PROMPT — Output every record exactly, and nothing more.

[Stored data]
Start of Block
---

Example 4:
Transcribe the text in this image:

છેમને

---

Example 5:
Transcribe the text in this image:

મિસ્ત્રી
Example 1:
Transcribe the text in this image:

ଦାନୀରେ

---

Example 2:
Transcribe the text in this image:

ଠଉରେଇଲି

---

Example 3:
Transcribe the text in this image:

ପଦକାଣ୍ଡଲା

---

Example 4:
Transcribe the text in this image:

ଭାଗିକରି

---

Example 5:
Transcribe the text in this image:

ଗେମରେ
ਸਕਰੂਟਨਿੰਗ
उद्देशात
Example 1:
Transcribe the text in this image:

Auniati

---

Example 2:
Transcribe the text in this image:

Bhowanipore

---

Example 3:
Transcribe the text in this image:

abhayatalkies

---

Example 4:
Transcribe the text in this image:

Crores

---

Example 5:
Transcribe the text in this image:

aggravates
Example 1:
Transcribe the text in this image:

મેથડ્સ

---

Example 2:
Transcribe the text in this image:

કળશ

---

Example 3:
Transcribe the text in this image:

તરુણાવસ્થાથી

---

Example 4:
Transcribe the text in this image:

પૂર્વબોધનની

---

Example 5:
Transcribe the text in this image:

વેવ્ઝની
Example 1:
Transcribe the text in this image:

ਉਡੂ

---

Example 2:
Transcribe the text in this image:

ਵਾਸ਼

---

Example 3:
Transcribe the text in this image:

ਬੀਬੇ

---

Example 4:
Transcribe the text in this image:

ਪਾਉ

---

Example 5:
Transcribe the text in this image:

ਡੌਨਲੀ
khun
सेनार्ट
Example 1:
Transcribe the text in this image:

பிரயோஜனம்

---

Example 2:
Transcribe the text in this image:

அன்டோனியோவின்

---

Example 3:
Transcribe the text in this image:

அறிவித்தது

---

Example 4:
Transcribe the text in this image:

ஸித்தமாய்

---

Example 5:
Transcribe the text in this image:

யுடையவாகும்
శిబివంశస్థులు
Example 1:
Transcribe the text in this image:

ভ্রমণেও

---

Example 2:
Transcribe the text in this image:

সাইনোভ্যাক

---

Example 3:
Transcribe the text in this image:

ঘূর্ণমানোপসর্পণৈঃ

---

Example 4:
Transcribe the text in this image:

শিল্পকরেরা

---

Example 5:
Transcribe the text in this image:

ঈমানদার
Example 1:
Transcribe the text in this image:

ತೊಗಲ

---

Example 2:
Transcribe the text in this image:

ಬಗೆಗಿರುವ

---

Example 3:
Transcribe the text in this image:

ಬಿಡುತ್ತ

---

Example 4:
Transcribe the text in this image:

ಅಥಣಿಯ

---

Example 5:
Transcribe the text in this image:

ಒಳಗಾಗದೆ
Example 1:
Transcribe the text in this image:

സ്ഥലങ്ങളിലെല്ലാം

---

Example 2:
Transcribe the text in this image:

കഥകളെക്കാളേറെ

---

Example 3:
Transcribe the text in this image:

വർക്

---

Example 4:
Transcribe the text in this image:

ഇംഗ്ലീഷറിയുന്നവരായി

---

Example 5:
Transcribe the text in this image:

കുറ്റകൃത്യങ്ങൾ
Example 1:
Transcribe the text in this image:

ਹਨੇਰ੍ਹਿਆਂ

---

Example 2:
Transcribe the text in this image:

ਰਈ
End of Block
RESULT BELOW —
---

Example 4:
Transcribe the text in this image:

છેમને

---

Example 5:
Transcribe the text in this image:

મિસ્ત્રી
Example 1:
Transcribe the text in this image:

ଦାନୀରେ

---

Example 2:
Transcribe the text in this image:

ଠଉରେଇଲି

---

Example 3:
Transcribe the text in this image:

ପଦକାଣ୍ଡଲା

---

Example 4:
Transcribe the text in this image:

ଭାଗିକରି

---

Example 5:
Transcribe the text in this image:

ଗେମରେ
ਸਕਰੂਟਨਿੰਗ
उद्देशात
Example 1:
Transcribe the text in this image:

Auniati

---

Example 2:
Transcribe the text in this image:

Bhowanipore

---

Example 3:
Transcribe the text in this image:

abhayatalkies

---

Example 4:
Transcribe the text in this image:

Crores

---

Example 5:
Transcribe the text in this image:

aggravates
Example 1:
Transcribe the text in this image:

મેથડ્સ

---

Example 2:
Transcribe the text in this image:

કળશ

---

Example 3:
Transcribe the text in this image:

તરુણાવસ્થાથી

---

Example 4:
Transcribe the text in this image:

પૂર્વબોધનની

---

Example 5:
Transcribe the text in this image:

વેવ્ઝની
Example 1:
Transcribe the text in this image:

ਉਡੂ

---

Example 2:
Transcribe the text in this image:

ਵਾਸ਼

---

Example 3:
Transcribe the text in this image:

ਬੀਬੇ

---

Example 4:
Transcribe the text in this image:

ਪਾਉ

---

Example 5:
Transcribe the text in this image:

ਡੌਨਲੀ
khun
सेनार्ट
Example 1:
Transcribe the text in this image:

பிரயோஜனம்

---

Example 2:
Transcribe the text in this image:

அன்டோனியோவின்

---

Example 3:
Transcribe the text in this image:

அறிவித்தது

---

Example 4:
Transcribe the text in this image:

ஸித்தமாய்

---

Example 5:
Transcribe the text in this image:

யுடையவாகும்
శిబివంశస్థులు
Example 1:
Transcribe the text in this image:

ভ্রমণেও

---

Example 2:
Transcribe the text in this image:

সাইনোভ্যাক

---

Example 3:
Transcribe the text in this image:

ঘূর্ণমানোপসর্পণৈঃ

---

Example 4:
Transcribe the text in this image:

শিল্পকরেরা

---

Example 5:
Transcribe the text in this image:

ঈমানদার
Example 1:
Transcribe the text in this image:

ತೊಗಲ

---

Example 2:
Transcribe the text in this image:

ಬಗೆಗಿರುವ

---

Example 3:
Transcribe the text in this image:

ಬಿಡುತ್ತ

---

Example 4:
Transcribe the text in this image:

ಅಥಣಿಯ

---

Example 5:
Transcribe the text in this image:

ಒಳಗಾಗದೆ
Example 1:
Transcribe the text in this image:

സ്ഥലങ്ങളിലെല്ലാം

---

Example 2:
Transcribe the text in this image:

കഥകളെക്കാളേറെ

---

Example 3:
Transcribe the text in this image:

വർക്

---

Example 4:
Transcribe the text in this image:

ഇംഗ്ലീഷറിയുന്നവരായി

---

Example 5:
Transcribe the text in this image:

കുറ്റകൃത്യങ്ങൾ
Example 1:
Transcribe the text in this image:

ਹਨੇਰ੍ਹਿਆਂ

---

Example 2:
Transcribe the text in this image:

ਰਈ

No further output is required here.